Extracted data:

★ ★ ★ ★ ★

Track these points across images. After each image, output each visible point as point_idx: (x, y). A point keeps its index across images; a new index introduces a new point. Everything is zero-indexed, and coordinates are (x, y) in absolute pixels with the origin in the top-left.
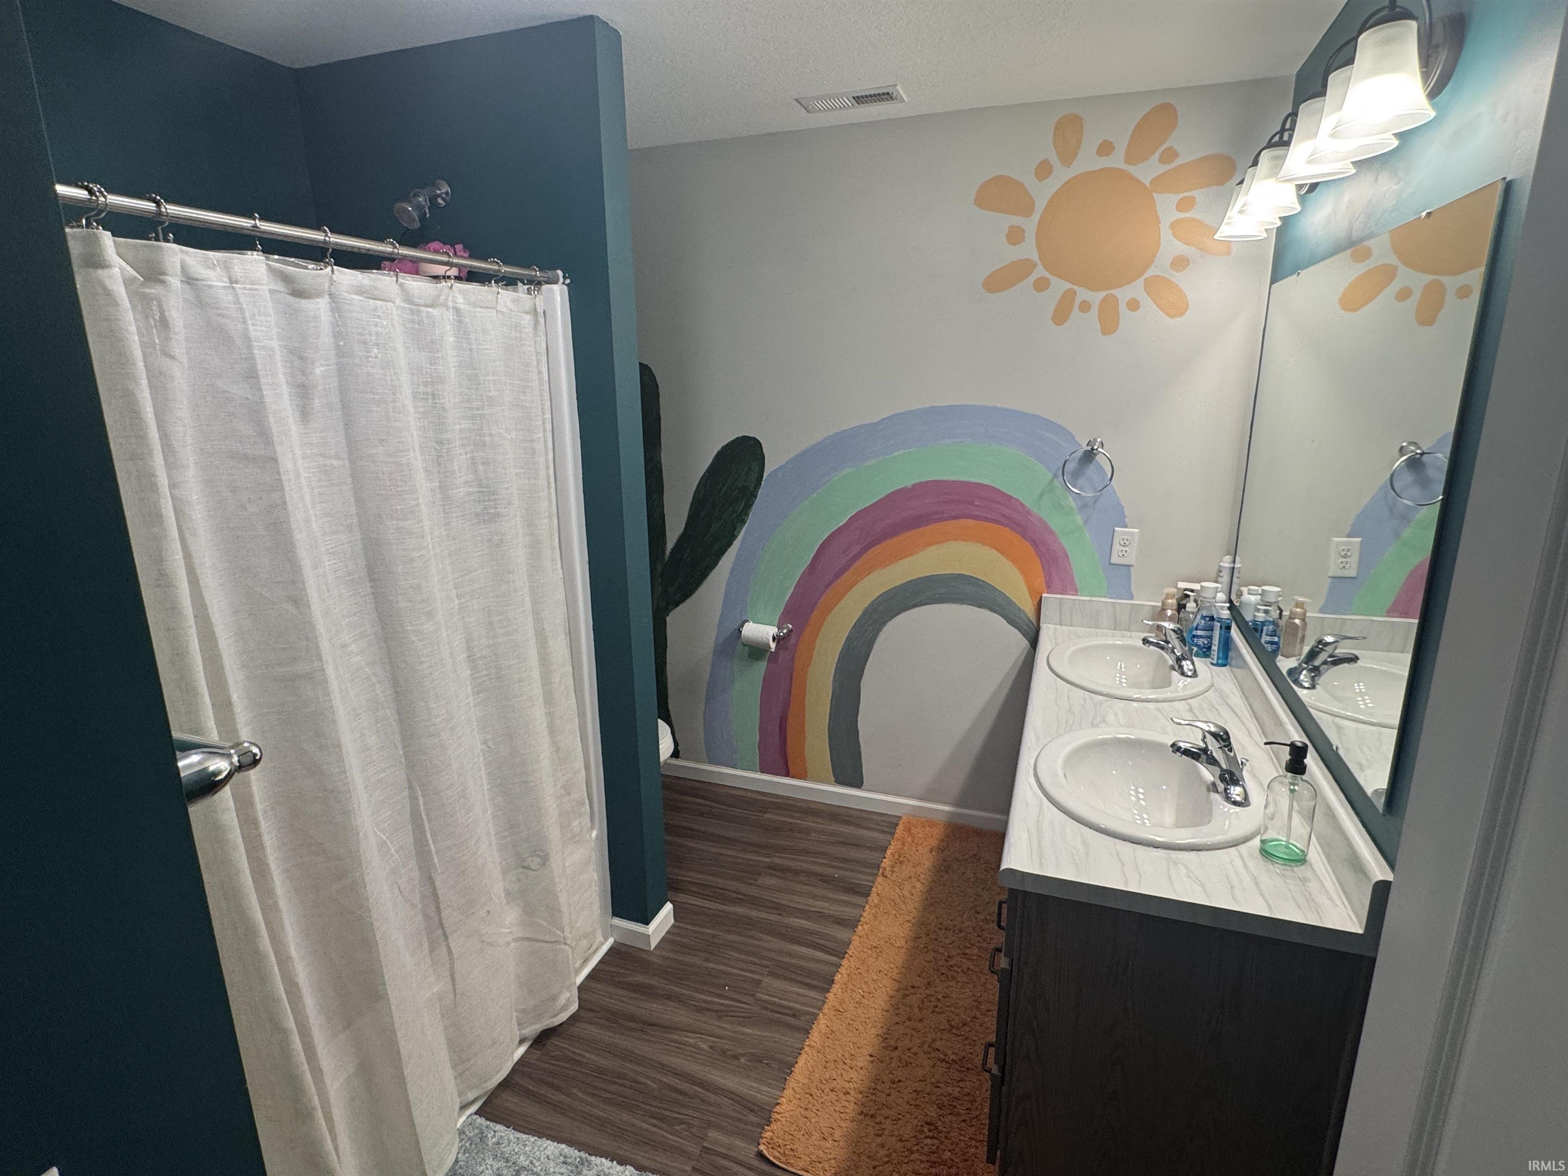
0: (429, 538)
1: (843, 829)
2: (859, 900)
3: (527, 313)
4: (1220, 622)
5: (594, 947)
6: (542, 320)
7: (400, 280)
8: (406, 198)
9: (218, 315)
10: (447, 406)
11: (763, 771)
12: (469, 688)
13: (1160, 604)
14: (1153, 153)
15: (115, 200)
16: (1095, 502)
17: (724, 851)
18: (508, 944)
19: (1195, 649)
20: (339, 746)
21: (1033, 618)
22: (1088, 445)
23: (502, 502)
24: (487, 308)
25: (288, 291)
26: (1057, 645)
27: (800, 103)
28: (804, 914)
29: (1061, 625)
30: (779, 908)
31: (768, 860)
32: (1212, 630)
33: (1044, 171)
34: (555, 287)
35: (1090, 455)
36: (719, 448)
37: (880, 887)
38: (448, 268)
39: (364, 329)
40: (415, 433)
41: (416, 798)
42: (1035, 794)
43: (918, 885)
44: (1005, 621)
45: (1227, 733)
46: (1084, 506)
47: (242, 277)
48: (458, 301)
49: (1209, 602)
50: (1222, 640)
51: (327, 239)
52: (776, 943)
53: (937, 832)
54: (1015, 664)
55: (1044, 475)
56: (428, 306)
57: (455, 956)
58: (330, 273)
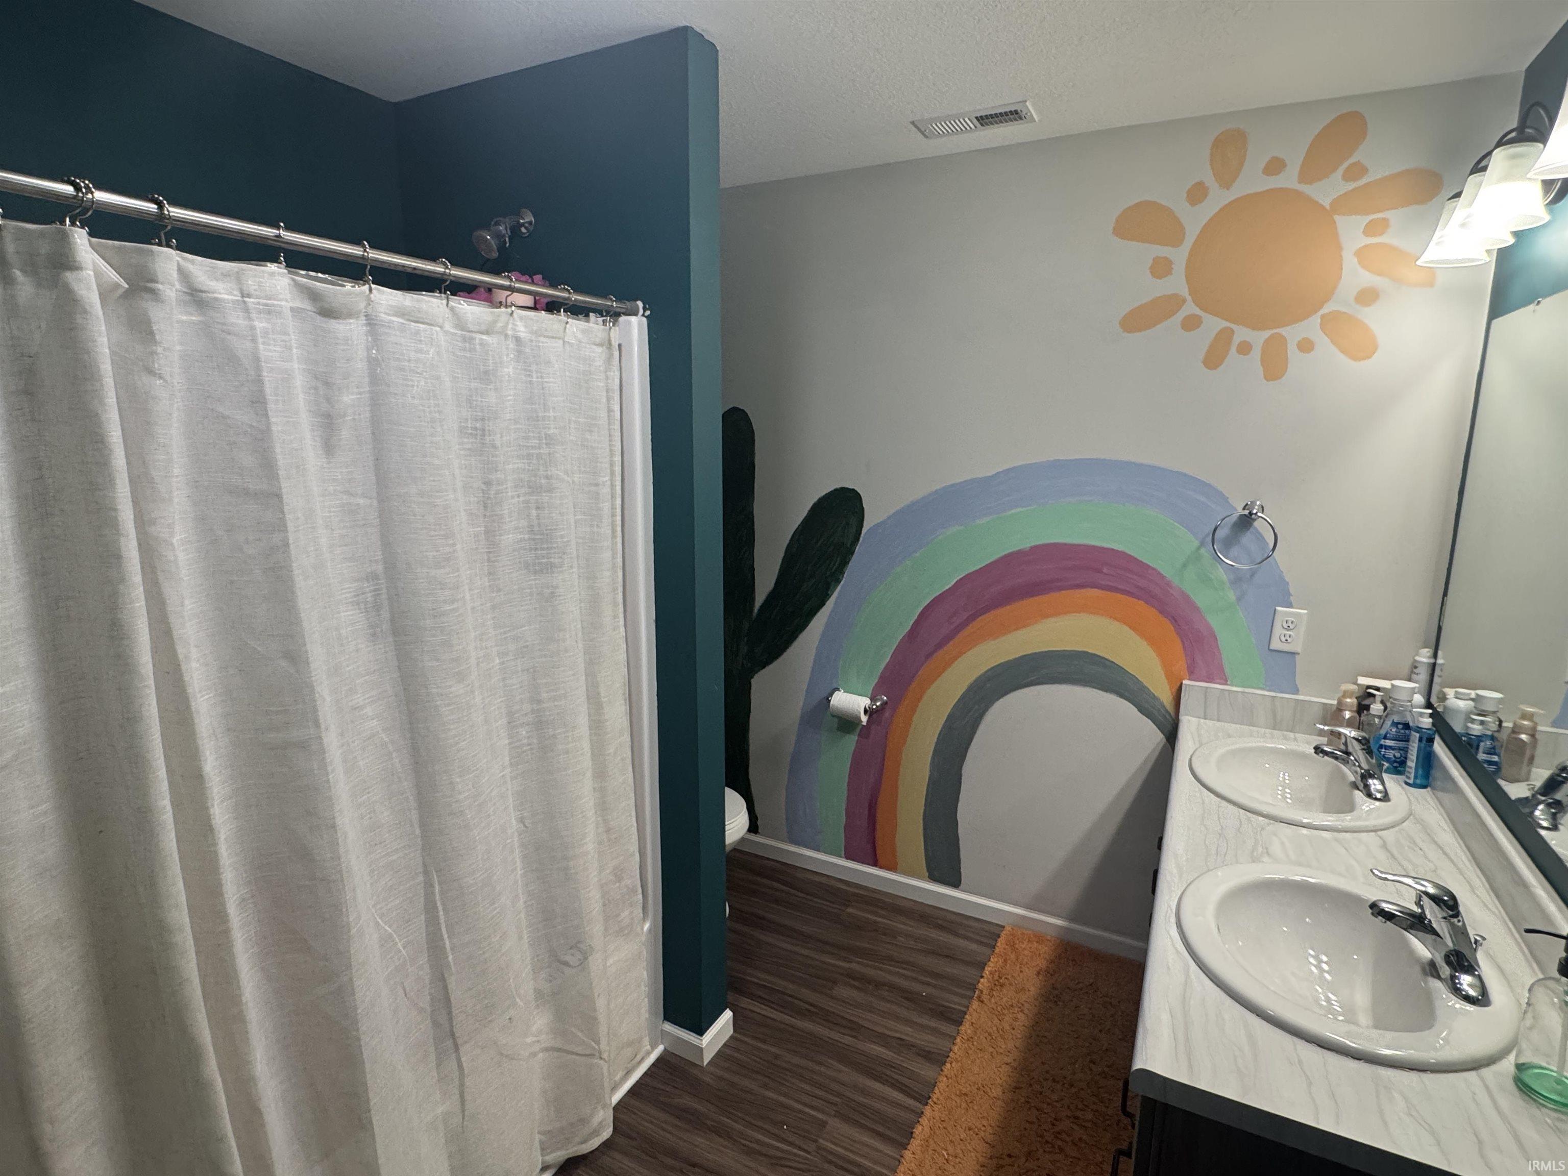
0: (466, 587)
1: (934, 934)
2: (948, 1028)
3: (600, 345)
4: (1418, 732)
5: (639, 1057)
6: (616, 354)
7: (451, 303)
8: (486, 226)
9: (224, 331)
10: (498, 443)
11: (848, 857)
12: (507, 759)
13: (1335, 702)
14: (1335, 169)
15: (101, 196)
16: (1252, 575)
17: (797, 949)
18: (534, 1055)
19: (1386, 765)
20: (334, 826)
21: (1169, 706)
22: (1244, 509)
23: (556, 550)
24: (553, 337)
25: (315, 310)
26: (1201, 745)
27: (916, 127)
28: (883, 1039)
29: (1205, 719)
30: (855, 1028)
31: (845, 965)
32: (1407, 741)
33: (1197, 194)
34: (633, 319)
35: (1246, 521)
36: (815, 500)
37: (975, 1014)
38: (510, 293)
39: (402, 354)
40: (457, 472)
41: (432, 886)
42: (1177, 951)
43: (1021, 1016)
44: (1136, 710)
45: (1453, 897)
46: (1238, 579)
47: (255, 290)
48: (518, 329)
49: (1402, 706)
50: (1421, 755)
51: (366, 254)
52: (848, 1075)
53: (1045, 950)
54: (1145, 762)
55: (1188, 542)
56: (482, 333)
57: (466, 1072)
58: (368, 292)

★ ★ ★ ★ ★

Problem statement:
Rewrite the listing above with "top-left" replaced by "upper-left" and everything else unchanged. Leave out the pictures.

Response area:
Track these points across images. After each image, output each visible point as point_idx: (x, y). A point keeps its index across images; a new index introduces a new point. Everything is zero-indexed, and coordinates are (x, y) in absolute pixels with the origin in the upper-left.
0: (429, 538)
1: (843, 829)
2: (859, 900)
3: (527, 313)
4: (1220, 622)
5: (594, 947)
6: (542, 320)
7: (400, 280)
8: (406, 198)
9: (218, 315)
10: (447, 406)
11: (763, 771)
12: (469, 688)
13: (1160, 604)
14: (1153, 153)
15: (115, 200)
16: (1095, 502)
17: (724, 851)
18: (508, 944)
19: (1195, 649)
20: (339, 746)
21: (1033, 618)
22: (1088, 445)
23: (502, 502)
24: (487, 308)
25: (288, 291)
26: (1057, 645)
27: (800, 103)
28: (804, 914)
29: (1061, 625)
30: (779, 908)
31: (768, 860)
32: (1212, 630)
33: (1044, 171)
34: (555, 287)
35: (1090, 455)
36: (719, 448)
37: (880, 887)
38: (448, 268)
39: (364, 329)
40: (415, 433)
41: (416, 798)
42: (1035, 794)
43: (918, 885)
44: (1005, 621)
45: (1227, 733)
46: (1084, 506)
47: (242, 277)
48: (458, 301)
49: (1209, 602)
50: (1222, 640)
51: (327, 239)
52: (776, 943)
53: (937, 832)
54: (1015, 664)
55: (1044, 475)
56: (428, 306)
57: (455, 956)
58: (330, 273)
0: (466, 587)
1: (934, 934)
2: (948, 1028)
3: (600, 345)
4: (1418, 732)
5: (639, 1057)
6: (616, 354)
7: (451, 303)
8: (486, 226)
9: (224, 331)
10: (498, 443)
11: (848, 857)
12: (507, 759)
13: (1335, 702)
14: (1335, 169)
15: (101, 196)
16: (1252, 575)
17: (797, 949)
18: (534, 1055)
19: (1386, 765)
20: (334, 826)
21: (1169, 706)
22: (1244, 509)
23: (556, 550)
24: (553, 337)
25: (315, 310)
26: (1201, 745)
27: (916, 127)
28: (883, 1039)
29: (1205, 719)
30: (855, 1028)
31: (845, 965)
32: (1407, 741)
33: (1197, 194)
34: (633, 319)
35: (1246, 521)
36: (815, 500)
37: (975, 1014)
38: (510, 293)
39: (402, 354)
40: (457, 472)
41: (432, 886)
42: (1177, 951)
43: (1021, 1016)
44: (1136, 710)
45: (1453, 897)
46: (1238, 579)
47: (255, 290)
48: (518, 329)
49: (1402, 706)
50: (1421, 755)
51: (366, 254)
52: (848, 1075)
53: (1045, 950)
54: (1145, 762)
55: (1188, 542)
56: (482, 333)
57: (466, 1072)
58: (368, 292)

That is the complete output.